- **Dataset entries**:
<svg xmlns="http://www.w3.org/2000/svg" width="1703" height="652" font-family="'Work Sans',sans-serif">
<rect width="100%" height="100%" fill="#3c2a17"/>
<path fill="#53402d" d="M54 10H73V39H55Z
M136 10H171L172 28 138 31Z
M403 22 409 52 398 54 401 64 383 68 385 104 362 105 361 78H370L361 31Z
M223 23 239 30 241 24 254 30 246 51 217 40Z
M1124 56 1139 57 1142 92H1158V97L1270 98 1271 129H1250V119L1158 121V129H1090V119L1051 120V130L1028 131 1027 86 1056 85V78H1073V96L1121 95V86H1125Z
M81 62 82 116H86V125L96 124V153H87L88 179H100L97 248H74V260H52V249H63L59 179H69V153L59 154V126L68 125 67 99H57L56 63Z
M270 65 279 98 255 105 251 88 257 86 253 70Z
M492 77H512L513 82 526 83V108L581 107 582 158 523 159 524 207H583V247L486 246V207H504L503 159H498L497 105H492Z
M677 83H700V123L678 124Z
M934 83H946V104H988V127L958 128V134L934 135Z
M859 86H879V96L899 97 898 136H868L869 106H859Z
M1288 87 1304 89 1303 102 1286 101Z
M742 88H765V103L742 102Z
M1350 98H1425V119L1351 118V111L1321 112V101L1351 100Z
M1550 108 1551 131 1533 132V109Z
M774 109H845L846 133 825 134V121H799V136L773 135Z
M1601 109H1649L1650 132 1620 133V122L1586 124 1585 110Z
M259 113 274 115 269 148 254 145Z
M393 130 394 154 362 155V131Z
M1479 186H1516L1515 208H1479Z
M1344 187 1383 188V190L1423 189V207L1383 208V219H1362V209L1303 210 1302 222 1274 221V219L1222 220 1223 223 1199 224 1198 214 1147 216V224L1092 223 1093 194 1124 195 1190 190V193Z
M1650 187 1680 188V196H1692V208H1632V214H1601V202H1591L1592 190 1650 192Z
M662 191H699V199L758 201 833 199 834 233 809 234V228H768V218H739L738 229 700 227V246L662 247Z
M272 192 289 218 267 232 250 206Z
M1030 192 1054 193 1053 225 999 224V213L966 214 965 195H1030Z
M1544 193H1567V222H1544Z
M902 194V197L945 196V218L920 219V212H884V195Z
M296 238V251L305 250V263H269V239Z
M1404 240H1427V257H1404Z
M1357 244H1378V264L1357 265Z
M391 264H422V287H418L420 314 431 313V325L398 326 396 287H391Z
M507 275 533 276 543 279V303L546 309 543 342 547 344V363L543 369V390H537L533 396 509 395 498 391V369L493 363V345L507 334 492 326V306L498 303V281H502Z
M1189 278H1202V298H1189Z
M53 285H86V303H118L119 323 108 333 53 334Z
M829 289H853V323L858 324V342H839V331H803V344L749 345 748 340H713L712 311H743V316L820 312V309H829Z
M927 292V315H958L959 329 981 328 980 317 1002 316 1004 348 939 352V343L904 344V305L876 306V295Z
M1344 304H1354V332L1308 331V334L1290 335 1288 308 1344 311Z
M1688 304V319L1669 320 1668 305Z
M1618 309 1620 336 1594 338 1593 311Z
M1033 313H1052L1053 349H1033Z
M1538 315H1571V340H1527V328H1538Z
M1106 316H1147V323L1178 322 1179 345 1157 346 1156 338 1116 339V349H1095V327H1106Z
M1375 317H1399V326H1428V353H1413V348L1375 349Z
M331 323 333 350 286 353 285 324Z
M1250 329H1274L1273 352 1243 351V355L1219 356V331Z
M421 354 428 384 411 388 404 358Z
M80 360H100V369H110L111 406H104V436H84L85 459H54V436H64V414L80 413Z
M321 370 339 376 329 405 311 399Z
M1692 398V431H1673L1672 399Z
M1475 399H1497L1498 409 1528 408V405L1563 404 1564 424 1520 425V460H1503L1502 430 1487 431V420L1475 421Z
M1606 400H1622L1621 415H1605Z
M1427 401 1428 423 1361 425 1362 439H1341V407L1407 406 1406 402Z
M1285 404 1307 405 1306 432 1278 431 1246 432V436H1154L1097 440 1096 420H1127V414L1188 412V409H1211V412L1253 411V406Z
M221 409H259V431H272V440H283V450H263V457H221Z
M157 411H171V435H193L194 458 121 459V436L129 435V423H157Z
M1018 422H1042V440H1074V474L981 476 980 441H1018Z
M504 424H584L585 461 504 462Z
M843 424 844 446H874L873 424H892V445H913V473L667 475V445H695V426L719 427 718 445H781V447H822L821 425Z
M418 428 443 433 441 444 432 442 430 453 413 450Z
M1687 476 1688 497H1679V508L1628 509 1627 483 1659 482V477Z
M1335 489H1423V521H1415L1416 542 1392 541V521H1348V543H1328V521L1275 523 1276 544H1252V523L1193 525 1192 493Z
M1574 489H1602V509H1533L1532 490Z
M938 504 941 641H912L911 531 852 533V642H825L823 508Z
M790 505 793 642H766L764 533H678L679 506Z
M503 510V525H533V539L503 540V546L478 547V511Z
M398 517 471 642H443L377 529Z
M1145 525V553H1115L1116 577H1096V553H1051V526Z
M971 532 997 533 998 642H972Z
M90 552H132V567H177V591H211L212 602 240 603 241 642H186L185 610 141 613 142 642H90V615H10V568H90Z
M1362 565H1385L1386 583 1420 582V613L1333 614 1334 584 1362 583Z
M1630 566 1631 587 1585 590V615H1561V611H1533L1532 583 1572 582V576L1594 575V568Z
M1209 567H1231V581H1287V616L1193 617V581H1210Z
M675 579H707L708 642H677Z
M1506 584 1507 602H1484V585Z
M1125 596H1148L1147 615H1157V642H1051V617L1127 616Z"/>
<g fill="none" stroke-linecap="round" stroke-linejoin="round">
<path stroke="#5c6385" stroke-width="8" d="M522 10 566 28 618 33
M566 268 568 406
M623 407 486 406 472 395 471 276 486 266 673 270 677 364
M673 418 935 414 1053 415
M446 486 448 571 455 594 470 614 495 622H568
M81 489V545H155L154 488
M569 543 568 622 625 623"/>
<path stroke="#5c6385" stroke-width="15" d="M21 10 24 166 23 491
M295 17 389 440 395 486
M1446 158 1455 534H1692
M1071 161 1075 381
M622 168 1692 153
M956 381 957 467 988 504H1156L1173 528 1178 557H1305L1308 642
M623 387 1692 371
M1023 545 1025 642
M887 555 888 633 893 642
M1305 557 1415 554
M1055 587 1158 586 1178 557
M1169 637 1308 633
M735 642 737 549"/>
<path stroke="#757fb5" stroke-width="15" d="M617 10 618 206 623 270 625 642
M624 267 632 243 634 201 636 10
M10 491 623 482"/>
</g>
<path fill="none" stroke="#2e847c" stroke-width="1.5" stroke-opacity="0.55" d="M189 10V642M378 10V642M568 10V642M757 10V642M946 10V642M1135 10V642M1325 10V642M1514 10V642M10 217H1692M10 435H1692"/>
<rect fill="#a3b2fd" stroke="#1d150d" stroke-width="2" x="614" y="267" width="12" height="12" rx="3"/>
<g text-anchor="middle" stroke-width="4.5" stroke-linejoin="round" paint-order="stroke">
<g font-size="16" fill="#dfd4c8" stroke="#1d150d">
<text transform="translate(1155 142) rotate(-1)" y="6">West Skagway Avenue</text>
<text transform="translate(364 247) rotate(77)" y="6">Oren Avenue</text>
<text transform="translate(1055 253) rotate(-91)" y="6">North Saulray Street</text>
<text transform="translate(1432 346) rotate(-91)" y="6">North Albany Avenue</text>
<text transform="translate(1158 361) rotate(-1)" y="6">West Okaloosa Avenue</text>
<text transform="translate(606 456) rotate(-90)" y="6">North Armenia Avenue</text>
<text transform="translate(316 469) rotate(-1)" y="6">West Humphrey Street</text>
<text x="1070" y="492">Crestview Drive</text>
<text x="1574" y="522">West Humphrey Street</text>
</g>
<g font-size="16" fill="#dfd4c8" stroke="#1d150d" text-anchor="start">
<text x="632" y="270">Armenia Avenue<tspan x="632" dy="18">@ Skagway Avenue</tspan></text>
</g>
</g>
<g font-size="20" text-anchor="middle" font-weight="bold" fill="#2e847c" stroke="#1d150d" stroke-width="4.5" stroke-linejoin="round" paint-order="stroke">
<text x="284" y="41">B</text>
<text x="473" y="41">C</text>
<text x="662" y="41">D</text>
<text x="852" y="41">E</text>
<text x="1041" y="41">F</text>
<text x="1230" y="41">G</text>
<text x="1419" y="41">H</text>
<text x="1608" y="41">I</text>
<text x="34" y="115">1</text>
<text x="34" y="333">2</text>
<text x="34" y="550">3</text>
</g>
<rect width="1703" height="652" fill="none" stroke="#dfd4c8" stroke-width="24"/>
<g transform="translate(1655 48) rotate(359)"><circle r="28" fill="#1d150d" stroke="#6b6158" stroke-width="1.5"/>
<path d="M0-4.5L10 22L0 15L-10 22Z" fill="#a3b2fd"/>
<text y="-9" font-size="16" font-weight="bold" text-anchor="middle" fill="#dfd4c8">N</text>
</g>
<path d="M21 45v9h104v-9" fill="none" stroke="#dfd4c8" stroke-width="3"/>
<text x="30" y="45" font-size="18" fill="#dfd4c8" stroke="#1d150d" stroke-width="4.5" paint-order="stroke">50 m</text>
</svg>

- **What to work on**: Take exactly the lines from the one containing "M1630 566 1631" through the one containing "M566 268 568 406" in the data above, and output them with nothing added.

- **Reply**:
M1630 566 1631 587 1585 590V615H1561V611H1533L1532 583 1572 582V576L1594 575V568Z
M1209 567H1231V581H1287V616L1193 617V581H1210Z
M675 579H707L708 642H677Z
M1506 584 1507 602H1484V585Z
M1125 596H1148L1147 615H1157V642H1051V617L1127 616Z"/>
<g fill="none" stroke-linecap="round" stroke-linejoin="round">
<path stroke="#5c6385" stroke-width="8" d="M522 10 566 28 618 33
M566 268 568 406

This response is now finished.